Gehaltsbuchführung für Forstwirte wird ab 2013 von Landesverwaltungsamt Berlin übernommen 

In weiteren Gesprächsthemen konnten kleine Hoffnungsschimmer bzw. Fortschritte mitgeteilt werden: Herr Müller wird sich dafür einsetzen, dass die Berliner Polizei ein Amtshilfeersuchen an die berittene Bundespolizei stellt, damit die in Grunewald stationierte Reiterstaffel der Bundespolizei im Wald polizeilich tätig werden kann – was im zunehmend als rechtslosem Raum empfundenen Berliner Wald (vor allem in den Hundeauslaufgebieten) dringend nötig ist. Die Bitte des BDF-Vorstandes, wenigstens mehr Unternehmer- und Fahrzeugmittel zu erhalten, wollte er wohlwollend prüfen. Als kleine Sensation teilte Senator Müller mit, dass die bisher an ein Softwareunternehmer ausgelagerte Gehaltsbuchführung für die Forstwirte, also alle Mitarbeiter, die unter den TVL-Forst fallen, ab 2013 vom Landesverwaltungsamt Berlin übernommen werden soll (wie schon bisher für alle anderen Beschäftigten) und die für die externe Firma vorgesehenen Haushaltsmittel in Höhe von jährlich 100.000 € dann eingespart werden können.

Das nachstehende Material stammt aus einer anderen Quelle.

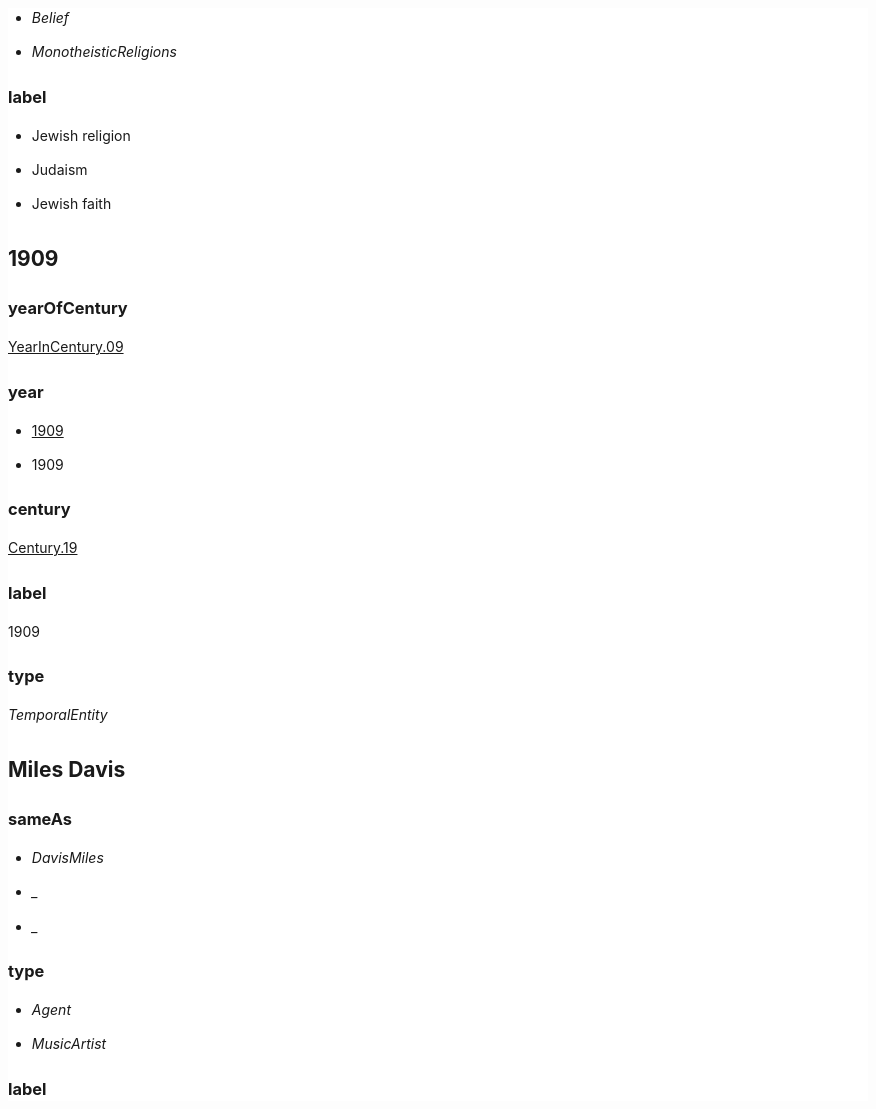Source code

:  - *Belief*

 - *MonotheisticReligions*

### label

 - Jewish religion

 - Judaism

 - Jewish faith

## 1909

### yearOfCentury


[YearInCentury.09](#YearInCentury.09)

### year

 - [1909](#1909)

 - 1909

### century


[Century.19](#Century.19)

### label


1909

### type


*TemporalEntity*

## Miles Davis

### sameAs

 - *DavisMiles*

 - *_*

 - *_*

### type

 - *Agent*

 - *MusicArtist*

### label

Eine ausstehende Laufbahnverordnung für den technischen Dienst, zu dem in Berlin auch die Förster gehören, wurde als unmittelbar bevorstehend angekündigt (sie ist mittlerweile den Gewerkschaften zur Stellungnahme zugegangen).

 

Trotz angenehmer, sehr kollegialer Gesprächsführung war wieder einmal zu beklagen, wie wenig Weitblick und Mut in der Berliner Landespolitik vorhanden ist: Berlin ist das mit Abstand höchst verschuldete Bundesland, Berlin ist im Länderfinanzausgleich das größte Nehmerland, Berlin hat ein Einnahmeproblem, aber was wird gemacht: weiter Ausgaben reduzieren und die Möglichkeit der Belohnung der Dienststellen für managementbedingte Mehreinnahmen streichen bzw. gar nicht erst einführen. D.h. es gibt für keinen Berliner Beschäftigten irgendeinen Anreiz, Mehreinnahmen zu erzielen, weder für ihn als Person noch für seine Dienststelle springt dabei etwas heraus. Die anderen Bundesländer, allen voran Bayern, wird’s freuen...

BDF-Vorstandsmitglieder Elmar Kilz (rechts) und Klaus Meier-Giesecke (links)
bei ihrem Antrittsbesuch beim Senator für Stadtentwicklung und Umwelt Michael Müller.